Submission: GROUP 22: Red Wine White Wine Type Classifier

Submitting authors: <jinyz8888> <jcairn02> <chrisgqy> <lichunubc>

Repository: https://github.com/UBC-MDS/2023-DSCI522-Group22 Report link: https://github.com/UBC-MDS/2023-DSCI522-Group22/blob/main/report/wine_color_classification_report.ipynb

Disclaimer: We would like to bring to your attention that the final report for our group project is currently presented as a Jupyter Notebook file and not as a published Jupyter Book HTML file. The HTML which can be locally rendered can be found under /report/_build/html. We are actively working to publish the rendered HTML version on the appropriate platform and consider this task a top priority for our group.

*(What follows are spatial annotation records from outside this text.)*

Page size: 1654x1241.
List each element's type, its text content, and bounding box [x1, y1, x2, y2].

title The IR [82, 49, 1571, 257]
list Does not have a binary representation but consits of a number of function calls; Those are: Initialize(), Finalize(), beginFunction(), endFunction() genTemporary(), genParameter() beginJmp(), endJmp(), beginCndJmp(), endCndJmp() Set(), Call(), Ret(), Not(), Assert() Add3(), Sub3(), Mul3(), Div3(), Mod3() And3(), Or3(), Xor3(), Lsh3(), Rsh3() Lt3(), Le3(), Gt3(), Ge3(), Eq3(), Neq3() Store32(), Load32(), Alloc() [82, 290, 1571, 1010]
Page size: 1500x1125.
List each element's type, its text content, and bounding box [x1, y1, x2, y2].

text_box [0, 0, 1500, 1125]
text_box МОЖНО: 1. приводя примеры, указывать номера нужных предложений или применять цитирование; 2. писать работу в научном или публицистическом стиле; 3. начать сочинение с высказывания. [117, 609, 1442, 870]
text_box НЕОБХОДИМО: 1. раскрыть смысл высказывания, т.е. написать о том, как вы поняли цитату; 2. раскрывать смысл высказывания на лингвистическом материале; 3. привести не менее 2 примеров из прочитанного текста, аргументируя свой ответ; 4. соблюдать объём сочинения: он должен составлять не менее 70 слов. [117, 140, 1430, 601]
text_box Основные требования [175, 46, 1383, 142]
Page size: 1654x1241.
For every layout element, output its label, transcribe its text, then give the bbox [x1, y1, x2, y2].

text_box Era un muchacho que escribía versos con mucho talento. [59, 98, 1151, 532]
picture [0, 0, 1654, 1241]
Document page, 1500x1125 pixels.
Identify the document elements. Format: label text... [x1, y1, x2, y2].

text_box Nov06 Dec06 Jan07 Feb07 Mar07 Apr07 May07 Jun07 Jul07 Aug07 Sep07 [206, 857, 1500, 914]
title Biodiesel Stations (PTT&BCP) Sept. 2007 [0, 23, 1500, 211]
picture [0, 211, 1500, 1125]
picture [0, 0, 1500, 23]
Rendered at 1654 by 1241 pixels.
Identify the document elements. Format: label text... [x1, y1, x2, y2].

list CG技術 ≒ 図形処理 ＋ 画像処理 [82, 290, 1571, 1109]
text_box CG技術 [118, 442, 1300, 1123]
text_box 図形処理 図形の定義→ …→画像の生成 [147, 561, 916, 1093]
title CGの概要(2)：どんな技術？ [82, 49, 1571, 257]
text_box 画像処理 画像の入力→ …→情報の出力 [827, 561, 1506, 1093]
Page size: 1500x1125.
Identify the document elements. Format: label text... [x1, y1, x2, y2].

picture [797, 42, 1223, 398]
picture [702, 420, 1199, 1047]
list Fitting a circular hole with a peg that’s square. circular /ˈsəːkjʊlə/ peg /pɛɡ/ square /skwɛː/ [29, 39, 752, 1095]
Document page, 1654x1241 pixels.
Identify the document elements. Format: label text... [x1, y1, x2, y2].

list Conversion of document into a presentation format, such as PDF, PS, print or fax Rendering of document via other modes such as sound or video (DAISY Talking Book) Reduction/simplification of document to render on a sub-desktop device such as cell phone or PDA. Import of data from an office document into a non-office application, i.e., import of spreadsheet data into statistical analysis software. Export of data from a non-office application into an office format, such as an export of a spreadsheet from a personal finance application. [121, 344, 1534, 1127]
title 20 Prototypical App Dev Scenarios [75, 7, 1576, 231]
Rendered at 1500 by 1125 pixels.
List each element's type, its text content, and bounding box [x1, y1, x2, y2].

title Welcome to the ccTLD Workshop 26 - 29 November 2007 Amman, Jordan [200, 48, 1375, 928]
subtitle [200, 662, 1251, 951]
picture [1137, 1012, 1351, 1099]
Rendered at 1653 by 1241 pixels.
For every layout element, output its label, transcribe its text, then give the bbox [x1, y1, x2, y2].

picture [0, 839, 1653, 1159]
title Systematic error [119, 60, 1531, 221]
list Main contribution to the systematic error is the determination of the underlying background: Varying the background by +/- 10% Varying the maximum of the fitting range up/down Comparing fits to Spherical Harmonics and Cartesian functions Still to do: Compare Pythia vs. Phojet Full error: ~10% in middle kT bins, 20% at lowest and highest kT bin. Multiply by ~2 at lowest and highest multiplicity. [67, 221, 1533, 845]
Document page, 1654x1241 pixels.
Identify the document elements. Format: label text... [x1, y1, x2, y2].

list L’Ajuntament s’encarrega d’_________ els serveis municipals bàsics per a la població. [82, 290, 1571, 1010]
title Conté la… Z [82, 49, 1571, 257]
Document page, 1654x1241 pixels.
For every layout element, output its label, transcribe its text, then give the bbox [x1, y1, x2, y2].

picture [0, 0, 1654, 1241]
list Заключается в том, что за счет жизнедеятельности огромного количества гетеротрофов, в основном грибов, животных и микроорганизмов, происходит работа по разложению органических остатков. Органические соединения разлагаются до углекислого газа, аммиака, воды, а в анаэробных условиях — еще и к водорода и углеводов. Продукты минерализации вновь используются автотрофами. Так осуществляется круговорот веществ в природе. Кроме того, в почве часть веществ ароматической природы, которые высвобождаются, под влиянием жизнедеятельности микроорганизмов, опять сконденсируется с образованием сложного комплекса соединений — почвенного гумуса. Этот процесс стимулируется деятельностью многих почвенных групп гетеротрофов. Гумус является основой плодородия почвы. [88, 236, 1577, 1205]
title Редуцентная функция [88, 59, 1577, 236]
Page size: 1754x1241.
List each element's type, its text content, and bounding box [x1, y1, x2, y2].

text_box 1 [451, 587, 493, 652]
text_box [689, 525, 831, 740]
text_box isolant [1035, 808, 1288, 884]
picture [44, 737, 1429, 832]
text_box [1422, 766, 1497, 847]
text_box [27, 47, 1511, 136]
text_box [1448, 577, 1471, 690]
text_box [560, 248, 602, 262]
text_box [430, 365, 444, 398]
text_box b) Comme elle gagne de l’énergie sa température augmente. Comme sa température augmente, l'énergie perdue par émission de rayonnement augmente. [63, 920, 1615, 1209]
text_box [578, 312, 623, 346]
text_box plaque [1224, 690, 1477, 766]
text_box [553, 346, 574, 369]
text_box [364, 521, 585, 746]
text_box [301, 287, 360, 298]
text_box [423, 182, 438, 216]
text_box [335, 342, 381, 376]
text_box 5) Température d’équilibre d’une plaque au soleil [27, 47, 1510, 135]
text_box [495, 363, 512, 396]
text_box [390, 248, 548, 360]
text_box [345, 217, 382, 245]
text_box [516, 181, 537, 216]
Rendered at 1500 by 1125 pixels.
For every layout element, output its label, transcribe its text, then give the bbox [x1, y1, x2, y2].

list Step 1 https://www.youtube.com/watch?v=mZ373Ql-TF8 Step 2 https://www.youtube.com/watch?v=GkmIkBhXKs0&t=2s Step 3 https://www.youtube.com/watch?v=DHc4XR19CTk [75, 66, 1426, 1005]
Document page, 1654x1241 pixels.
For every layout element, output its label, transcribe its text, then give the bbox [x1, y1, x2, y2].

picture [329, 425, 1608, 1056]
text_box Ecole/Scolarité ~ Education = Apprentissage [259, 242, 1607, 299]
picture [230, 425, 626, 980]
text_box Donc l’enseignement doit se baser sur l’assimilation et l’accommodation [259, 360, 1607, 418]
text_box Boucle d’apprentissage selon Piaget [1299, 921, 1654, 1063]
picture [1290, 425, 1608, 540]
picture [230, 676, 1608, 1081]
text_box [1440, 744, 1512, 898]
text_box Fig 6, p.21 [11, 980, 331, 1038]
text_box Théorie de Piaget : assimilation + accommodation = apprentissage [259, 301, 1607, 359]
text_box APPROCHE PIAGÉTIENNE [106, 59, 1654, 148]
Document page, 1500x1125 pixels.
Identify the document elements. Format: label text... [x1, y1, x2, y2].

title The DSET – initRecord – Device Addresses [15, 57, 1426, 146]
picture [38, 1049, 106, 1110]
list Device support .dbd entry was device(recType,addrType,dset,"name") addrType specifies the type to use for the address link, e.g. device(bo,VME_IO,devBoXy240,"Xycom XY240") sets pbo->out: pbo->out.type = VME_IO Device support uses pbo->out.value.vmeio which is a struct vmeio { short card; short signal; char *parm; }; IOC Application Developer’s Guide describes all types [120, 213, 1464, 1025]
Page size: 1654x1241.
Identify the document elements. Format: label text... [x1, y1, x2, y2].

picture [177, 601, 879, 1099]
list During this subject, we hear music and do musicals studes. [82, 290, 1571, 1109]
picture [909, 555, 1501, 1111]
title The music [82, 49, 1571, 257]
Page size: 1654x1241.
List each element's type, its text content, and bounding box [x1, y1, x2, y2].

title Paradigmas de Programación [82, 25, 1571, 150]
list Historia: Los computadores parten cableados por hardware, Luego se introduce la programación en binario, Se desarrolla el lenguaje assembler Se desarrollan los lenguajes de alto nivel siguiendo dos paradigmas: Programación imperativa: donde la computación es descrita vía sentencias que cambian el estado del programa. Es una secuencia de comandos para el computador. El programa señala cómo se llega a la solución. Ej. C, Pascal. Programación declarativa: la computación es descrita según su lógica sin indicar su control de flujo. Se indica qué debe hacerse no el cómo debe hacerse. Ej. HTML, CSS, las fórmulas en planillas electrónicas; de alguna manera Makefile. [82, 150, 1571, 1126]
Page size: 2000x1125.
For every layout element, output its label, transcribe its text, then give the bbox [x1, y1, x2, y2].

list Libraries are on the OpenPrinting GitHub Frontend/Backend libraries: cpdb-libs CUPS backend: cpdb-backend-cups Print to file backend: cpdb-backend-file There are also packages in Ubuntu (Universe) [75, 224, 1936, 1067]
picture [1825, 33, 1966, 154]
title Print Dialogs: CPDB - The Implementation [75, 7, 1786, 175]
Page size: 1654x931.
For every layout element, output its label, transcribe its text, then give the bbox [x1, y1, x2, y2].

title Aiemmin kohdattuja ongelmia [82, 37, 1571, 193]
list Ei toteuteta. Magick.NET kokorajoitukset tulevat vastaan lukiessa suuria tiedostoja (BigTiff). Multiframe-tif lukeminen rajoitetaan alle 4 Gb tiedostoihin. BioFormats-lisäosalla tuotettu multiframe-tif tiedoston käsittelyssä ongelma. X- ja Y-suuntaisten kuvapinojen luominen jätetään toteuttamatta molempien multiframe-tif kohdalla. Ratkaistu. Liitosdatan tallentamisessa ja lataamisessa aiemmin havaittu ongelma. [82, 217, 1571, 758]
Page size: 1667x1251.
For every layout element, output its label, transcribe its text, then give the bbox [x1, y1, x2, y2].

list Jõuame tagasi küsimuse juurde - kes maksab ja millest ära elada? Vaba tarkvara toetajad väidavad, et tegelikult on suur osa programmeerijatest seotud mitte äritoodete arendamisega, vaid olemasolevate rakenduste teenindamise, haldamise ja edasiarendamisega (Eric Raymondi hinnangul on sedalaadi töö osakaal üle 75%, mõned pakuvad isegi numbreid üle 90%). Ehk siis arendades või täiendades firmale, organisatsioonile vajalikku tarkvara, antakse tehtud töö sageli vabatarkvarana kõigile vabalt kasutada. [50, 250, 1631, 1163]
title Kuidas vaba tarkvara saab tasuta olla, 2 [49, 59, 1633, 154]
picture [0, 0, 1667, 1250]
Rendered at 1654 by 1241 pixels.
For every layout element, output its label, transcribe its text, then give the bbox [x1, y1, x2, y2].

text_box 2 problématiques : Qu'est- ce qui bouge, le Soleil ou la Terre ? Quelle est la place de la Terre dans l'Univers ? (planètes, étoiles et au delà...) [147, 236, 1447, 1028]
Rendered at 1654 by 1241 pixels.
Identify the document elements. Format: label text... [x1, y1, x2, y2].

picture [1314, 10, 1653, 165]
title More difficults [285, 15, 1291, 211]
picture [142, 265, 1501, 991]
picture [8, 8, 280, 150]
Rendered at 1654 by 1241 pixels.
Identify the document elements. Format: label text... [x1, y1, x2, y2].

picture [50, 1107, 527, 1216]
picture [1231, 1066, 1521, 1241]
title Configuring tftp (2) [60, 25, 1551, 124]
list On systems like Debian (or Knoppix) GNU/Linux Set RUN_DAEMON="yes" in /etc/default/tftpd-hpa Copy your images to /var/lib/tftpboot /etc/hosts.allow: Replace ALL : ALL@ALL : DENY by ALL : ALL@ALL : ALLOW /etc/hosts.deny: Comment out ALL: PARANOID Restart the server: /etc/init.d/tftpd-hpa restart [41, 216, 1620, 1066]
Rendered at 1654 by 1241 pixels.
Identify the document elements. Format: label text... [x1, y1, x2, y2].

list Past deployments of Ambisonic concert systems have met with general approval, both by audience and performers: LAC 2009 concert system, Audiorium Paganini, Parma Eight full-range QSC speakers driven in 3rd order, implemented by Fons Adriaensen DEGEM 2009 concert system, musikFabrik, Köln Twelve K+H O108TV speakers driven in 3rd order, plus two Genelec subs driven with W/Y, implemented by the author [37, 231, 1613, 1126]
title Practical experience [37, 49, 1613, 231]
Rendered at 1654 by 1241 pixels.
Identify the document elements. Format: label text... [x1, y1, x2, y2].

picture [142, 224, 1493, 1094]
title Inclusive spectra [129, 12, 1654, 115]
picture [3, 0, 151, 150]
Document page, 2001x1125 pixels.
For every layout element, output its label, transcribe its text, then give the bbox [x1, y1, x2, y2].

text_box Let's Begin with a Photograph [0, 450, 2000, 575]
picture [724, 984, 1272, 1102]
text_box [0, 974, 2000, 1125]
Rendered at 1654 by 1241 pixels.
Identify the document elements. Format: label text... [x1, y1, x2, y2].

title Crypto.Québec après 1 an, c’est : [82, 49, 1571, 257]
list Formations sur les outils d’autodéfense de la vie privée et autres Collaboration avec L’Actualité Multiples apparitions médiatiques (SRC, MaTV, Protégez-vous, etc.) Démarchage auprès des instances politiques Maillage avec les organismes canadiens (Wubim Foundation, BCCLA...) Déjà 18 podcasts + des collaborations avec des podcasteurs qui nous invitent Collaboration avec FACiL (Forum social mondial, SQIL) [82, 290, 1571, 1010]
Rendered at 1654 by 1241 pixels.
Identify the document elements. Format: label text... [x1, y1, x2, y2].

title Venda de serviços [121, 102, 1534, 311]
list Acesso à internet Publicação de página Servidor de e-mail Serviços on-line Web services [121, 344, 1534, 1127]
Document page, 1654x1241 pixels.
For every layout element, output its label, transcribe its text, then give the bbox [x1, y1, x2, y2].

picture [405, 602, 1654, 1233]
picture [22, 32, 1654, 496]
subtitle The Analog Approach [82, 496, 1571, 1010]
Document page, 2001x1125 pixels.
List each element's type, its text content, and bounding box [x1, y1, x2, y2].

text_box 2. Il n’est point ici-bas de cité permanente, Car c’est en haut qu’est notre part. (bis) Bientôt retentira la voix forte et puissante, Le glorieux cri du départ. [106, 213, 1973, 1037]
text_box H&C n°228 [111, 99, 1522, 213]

We sincerely apologize for any inconvenience this may cause and appreciate your understanding and patience as we finalize the publication process.

Abstract/executive summary: Our analysis aimed to develop a predictive model to distinguish between red and white wines based on various physicochemical properties. This study employed logistic regression, a model renowned for its balance between predictive power and interpretability. The regression result suggested that residual sugar and total sulfur dioxide had high positive coefficients, indicating a strong association with white wine, whereas density showed the most substantial negative impact, followed by alcohol and volatile acidity, suggesting these are key indicators of red wine.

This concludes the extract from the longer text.